**Фрагмент текста**
————————

Однако история — это не идиллическая картинка, которая дарит людям исключительно приятные ощущения. Была далека от идиллий и петровская эпоха, взвалившая на плечи простого народа колоссальную нагрузку. Его жизнь в обстановке всеохватных реформ была очень непростой.

Пётр насаждал новшества напористо и бесцеремонно, ценя лишь конечные результаты и мало задумываясь об издержках и цене их достижения. Николай Коняев в книге «Подлинная история дома Романовых» отметил: царь-реформатор часто вёл себя как «сумасброд и портовый забияка», он некритично и с излишним доверием относился к западному культурно-историческому опыту, заимствуя из него не только то, что в тот момент было необходимо для России, но и то, что ей было вовсе не нужно. Беря на вооружение западные технологии, совсем не обязательно было копировать западные нравы и формы правления в виде бюрократического абсолютизма. По словам Н. Коняева, «не знал Пётр, какой злой насмешкой над ним обернутся его рабская преданность иноземщине, его безграничная любовь к любой грязи, лишь бы она имела заграничное происхождение». Пётр, конечно, переусердствовал в перенимании чуждых русским традициям образцов и шаблонов, не рассчитал меры.

Но таков уж был этот человек, что его заблуждения и промахи сплетались с его славными делами и заслугами перед страной. Мог ли лукавить или ошибаться Пушкин, высоко оценивая свершения Петра и назвав его «и академиком, и героем, и мореплавателем, и плотником»? Несмотря на все свои минусы, царь был достоин, чтобы его именем был назван основанный им город. За короткий срок в этом городе были построены крепости, жилые кварталы, верфи, заводы, мануфактуры, типографии, школы, дворцы, соборы и монастыри. В общем, Пётр создал Санкт-Петербург, и этим всё сказано. Он назвал город на Неве в свою честь, но уместно ли упрекать его в недостатке скромности? Царь Пётр, несомненно, имел право на такой шаг — он ведь не был самозванцем, случайным человеком на русском престоле.

————————

Сохранённые записи
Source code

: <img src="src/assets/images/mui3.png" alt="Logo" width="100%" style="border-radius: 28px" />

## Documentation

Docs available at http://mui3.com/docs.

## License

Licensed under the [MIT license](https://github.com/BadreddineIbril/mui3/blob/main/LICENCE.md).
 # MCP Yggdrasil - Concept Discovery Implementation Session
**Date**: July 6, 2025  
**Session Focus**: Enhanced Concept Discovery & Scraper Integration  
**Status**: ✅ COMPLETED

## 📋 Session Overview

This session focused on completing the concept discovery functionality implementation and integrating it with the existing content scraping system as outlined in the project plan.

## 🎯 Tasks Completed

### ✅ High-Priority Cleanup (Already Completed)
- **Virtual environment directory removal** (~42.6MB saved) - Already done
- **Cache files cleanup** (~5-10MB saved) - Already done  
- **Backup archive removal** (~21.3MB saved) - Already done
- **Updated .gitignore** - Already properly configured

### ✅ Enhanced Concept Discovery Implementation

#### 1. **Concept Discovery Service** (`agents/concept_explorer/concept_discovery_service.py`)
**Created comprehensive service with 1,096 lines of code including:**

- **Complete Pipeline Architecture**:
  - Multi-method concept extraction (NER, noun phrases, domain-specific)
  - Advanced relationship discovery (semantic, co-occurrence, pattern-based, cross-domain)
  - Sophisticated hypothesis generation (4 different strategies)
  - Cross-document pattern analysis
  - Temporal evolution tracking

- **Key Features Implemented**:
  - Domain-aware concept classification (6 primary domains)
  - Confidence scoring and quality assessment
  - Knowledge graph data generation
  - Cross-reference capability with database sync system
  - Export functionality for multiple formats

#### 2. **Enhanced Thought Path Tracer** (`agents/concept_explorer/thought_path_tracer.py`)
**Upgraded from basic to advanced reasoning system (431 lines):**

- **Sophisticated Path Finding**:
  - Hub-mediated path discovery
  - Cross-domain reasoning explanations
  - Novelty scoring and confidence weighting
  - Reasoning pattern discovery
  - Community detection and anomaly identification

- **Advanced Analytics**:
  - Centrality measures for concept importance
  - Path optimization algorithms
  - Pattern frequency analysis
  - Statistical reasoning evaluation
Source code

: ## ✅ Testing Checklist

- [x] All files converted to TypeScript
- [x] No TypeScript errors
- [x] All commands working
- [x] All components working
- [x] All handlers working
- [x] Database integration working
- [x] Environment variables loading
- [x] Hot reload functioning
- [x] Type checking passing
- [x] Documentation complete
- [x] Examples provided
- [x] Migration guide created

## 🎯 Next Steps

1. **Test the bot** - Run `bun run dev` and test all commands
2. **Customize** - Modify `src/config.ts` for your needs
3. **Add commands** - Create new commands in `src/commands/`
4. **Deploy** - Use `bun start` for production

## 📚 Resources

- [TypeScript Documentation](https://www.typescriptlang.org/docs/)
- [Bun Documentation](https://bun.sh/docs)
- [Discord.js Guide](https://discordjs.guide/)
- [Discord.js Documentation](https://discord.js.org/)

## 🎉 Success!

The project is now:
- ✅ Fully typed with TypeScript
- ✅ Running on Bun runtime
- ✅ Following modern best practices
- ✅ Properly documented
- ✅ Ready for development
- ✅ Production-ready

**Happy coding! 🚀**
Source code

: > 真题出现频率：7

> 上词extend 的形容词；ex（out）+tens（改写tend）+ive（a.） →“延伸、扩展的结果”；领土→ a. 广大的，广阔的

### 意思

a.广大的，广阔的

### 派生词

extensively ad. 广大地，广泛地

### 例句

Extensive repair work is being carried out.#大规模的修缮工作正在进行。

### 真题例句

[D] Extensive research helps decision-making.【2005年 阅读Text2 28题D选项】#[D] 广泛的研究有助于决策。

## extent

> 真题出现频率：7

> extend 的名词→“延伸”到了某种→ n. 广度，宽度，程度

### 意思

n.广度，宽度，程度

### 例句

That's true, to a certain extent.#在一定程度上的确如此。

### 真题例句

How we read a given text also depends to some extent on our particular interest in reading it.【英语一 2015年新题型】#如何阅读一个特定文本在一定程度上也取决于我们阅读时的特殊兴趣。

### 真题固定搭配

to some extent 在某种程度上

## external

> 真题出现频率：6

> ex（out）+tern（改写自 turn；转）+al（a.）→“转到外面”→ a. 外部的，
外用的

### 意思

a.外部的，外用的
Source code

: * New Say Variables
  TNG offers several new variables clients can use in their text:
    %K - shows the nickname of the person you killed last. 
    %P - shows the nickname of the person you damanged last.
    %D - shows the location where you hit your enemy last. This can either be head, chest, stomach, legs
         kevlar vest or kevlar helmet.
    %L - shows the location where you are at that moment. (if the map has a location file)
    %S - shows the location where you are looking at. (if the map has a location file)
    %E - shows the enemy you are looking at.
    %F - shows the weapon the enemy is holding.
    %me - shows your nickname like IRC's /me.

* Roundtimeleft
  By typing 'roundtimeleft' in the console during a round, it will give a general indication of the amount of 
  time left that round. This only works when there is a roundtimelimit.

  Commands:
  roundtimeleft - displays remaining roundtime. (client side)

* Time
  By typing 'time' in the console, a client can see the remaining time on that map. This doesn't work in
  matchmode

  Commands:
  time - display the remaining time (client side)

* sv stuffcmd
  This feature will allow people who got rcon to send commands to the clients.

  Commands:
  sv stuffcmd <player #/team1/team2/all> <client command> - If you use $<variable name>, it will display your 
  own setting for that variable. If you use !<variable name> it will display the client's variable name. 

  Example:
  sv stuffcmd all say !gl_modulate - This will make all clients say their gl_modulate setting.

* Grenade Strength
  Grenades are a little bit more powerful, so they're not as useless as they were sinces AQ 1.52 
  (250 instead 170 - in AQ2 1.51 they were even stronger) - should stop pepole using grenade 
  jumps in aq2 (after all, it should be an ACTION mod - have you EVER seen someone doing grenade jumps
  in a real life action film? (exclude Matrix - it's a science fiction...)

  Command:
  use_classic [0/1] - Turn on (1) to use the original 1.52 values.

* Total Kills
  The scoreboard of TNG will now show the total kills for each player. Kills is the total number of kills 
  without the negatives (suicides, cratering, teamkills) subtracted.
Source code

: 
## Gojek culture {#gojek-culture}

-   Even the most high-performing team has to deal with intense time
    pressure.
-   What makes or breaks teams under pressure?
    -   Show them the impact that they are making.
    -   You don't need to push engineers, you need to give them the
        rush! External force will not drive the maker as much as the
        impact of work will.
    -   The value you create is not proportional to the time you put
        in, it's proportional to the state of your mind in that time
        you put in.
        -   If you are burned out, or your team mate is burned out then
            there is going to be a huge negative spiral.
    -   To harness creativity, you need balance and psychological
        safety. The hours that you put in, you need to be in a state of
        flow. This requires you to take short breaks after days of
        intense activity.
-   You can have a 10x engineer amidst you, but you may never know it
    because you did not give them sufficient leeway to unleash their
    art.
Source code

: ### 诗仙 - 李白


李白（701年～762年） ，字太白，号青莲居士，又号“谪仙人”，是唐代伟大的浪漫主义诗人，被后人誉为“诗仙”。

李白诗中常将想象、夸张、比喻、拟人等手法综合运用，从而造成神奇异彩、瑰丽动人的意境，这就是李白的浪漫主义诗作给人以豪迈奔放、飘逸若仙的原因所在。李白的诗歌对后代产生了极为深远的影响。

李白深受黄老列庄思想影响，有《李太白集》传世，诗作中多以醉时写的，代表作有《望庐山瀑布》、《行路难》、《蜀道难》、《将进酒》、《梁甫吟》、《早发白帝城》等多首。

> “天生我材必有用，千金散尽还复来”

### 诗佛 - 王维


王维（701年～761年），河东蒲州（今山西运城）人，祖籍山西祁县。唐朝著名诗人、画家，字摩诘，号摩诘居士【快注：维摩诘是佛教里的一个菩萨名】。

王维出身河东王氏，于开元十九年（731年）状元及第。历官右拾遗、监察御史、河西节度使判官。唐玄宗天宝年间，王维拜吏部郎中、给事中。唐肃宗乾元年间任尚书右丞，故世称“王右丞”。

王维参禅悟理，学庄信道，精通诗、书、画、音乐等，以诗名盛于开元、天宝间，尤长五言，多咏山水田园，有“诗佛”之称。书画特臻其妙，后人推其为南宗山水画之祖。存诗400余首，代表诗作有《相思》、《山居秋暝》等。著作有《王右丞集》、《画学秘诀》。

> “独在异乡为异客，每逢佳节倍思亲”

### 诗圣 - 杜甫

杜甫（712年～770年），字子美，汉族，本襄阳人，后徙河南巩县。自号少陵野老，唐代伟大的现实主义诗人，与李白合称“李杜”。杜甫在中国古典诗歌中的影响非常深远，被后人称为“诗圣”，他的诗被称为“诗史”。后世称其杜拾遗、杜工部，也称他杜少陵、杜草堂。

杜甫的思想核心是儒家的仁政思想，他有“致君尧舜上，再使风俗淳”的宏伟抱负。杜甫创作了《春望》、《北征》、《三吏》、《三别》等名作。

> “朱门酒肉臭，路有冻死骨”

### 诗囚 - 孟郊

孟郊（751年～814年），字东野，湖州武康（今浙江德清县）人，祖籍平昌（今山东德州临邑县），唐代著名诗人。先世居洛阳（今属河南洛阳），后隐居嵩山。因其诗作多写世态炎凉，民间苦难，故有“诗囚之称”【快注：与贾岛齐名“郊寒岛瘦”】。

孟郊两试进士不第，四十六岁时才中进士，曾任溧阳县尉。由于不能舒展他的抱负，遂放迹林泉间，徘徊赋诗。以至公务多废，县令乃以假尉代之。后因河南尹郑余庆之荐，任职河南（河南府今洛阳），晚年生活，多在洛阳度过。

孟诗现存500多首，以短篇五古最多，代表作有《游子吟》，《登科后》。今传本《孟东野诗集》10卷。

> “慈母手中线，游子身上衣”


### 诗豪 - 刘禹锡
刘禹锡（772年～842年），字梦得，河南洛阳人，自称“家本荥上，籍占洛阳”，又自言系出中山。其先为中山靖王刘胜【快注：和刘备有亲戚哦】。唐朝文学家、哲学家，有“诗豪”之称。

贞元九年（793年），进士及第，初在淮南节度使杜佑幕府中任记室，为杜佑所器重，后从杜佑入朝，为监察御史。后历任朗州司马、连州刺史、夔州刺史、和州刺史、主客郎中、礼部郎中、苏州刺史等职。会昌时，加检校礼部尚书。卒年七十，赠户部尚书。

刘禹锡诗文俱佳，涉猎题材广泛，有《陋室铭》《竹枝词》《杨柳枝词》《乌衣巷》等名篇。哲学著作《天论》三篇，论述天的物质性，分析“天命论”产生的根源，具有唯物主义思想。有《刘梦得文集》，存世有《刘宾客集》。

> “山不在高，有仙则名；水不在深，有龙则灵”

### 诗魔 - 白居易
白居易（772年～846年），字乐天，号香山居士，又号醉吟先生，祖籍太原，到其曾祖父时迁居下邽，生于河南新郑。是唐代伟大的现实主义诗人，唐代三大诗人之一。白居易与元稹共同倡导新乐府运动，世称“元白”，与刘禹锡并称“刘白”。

————————

**Задание 1**
Какую книгу Николая Коняева упоминает отрывок о петровской эпохе?
**Задание 2**
Приведите из отрывка о петровской эпохе всё, начиная со слов «Однако история —» и вплоть до слов «была очень непростой.», заменив «картинка» на «зарисовка».
**Задание 3**
Какими словами, согласно отрывку о петровской эпохе, Пушкин назвал Петра? Перечислите их все.

**Письменное решение 1**
«Подлинная история дома Романовых».

**Письменное решение 2**
Однако история — это не идиллическая зарисовка, которая дарит людям исключительно приятные ощущения. Была далека от идиллий и петровская эпоха, взвалившая на плечи простого народа колоссальную нагрузку. Его жизнь в обстановке всеохватных реформ была очень непростой.

**Письменное решение 3**
Академик, герой, мореплаватель, плотник.